Le Conseil constitutionnel a rendu, le 20 juillet 2023, une décision portant sur la nature juridique de dispositions relatives à une instance de coordination des contrôles. L’autorité de saisine a sollicité le déclassement de plusieurs segments d’un article de loi de finances rectificative datant du 30 décembre 2002. Ces textes organisent la surveillance des opérations bénéficiant de financements européens tout en définissant les prérogatives des agents chargés de ces vérifications administratives.
La procédure repose sur l’article 37 de la Constitution permettant au Gouvernement de modifier par décret des dispositions législatives intervenues dans le domaine réglementaire. Le litige porte sur la qualification juridique des règles fixant la dénomination, la composition et le fonctionnement d’un organe administratif de contrôle technique. La question posée au juge constitutionnel est de déterminer si ces éléments relèvent de la compétence du législateur ou du pouvoir exécutif.
Le Conseil constitutionnel a jugé que les dispositions relatives à l’organisation de cette instance « ont un caractère réglementaire » car elles ne modifient aucun principe législatif. L’analyse de cette décision permet d’étudier la délimitation du domaine de la loi avant d’envisager l’absence d’atteinte aux principes de libre administration.
I. La délimitation du domaine de la loi concernant l’organisation administrative
A. La qualification réglementaire de la structure de l’organe de contrôle
Le juge précise que les mots dont le déclassement est demandé « se bornent à fixer la dénomination de cette commission, sa composition ainsi que certaines modalités des contrôles ». Ces précisions formelles constituent le socle de l’activité administrative courante sans affecter les droits fondamentaux dont la protection est réservée au Parlement. Le pouvoir exécutif dispose d’une compétence de principe pour structurer ses propres services ou définir les modalités internes de leur fonctionnement institutionnel. Cette organisation structurelle s’accompagne d’un encadrement des modalités de vérification qui échappent également à la compétence du législateur par leur nature purement technique.

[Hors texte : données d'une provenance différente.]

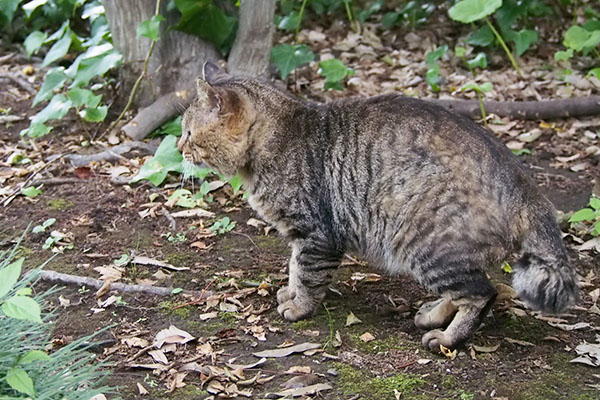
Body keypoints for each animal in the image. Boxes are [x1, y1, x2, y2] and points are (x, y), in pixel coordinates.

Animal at [178, 61, 576, 350]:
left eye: (187, 132)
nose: (179, 147)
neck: (278, 139)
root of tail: (522, 182)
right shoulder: (300, 236)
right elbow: (293, 267)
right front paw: (289, 292)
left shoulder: (316, 235)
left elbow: (307, 275)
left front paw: (298, 306)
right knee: (471, 287)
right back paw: (434, 314)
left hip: (427, 247)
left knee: (481, 294)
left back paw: (447, 337)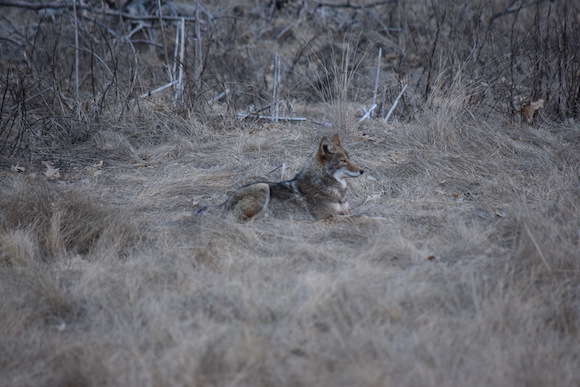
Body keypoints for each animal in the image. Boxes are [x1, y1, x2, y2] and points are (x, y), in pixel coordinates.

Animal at [197, 134, 364, 223]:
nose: (362, 171)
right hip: (263, 187)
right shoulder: (327, 218)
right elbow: (364, 217)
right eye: (344, 161)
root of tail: (223, 204)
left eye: (349, 159)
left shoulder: (344, 212)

B. L’exclusion de la compétence législative pour les modalités de vérification
Les dispositions litigieuses renvoient l’organisation de l’instance à un décret, respectant ainsi la hiérarchie des normes établie par la Constitution de 1958. Le Conseil constitutionnel observe que les modalités de contrôle prévues ne touchent pas aux garanties de procédure qui exigeraient une intervention formelle du législateur. La décision souligne la volonté de simplifier la gestion des fonds européens en permettant au Gouvernement d’adapter librement les structures de surveillance technique nécessaires. Cette souplesse administrative ne saurait toutefois empiéter sur les prérogatives des entités décentralisées sans une base légale explicite et protectrice.
II. L’absence d’atteinte aux principes constitutionnels de libre administration
A. La préservation de l’autonomie des autorités territoriales décentralisées
Le juge affirme que ces dispositions « ne mettent en cause ni les principes de libre administration des collectivités territoriales, de leurs compétences et de leurs ressources ». Bien que la commission puisse contrôler des organismes locaux, l’existence de ces vérifications administratives ne restreint pas la capacité de décision des élus. La surveillance opérée demeure purement technique et financière sans interférer avec les choix politiques ou budgétaires propres aux structures de gestion locale. Cette protection de l’autonomie locale participe d’une volonté plus large de consolider la répartition des pouvoirs normatifs entre les organes de l’État.
B. La consolidation de la répartition des pouvoirs normatifs globaux
En déclarant le caractère réglementaire des textes, le Conseil constitutionnel maintient une lecture stricte de l’article 34 de la Constitution pour éviter tout empiétement législatif. Cette solution garantit une certaine souplesse à l’administration centrale qui peut ainsi réformer ses services de contrôle sans passer par la lourdeur d’un débat parlementaire. La décision renforce la protection du domaine réglementaire contre les lois de finances qui intègrent souvent des mesures d’ordre strictement organisationnel. L’équilibre institutionnel se trouve ainsi préservé grâce à une distinction rigoureuse entre les principes fondamentaux et les simples modalités d’exécution technique.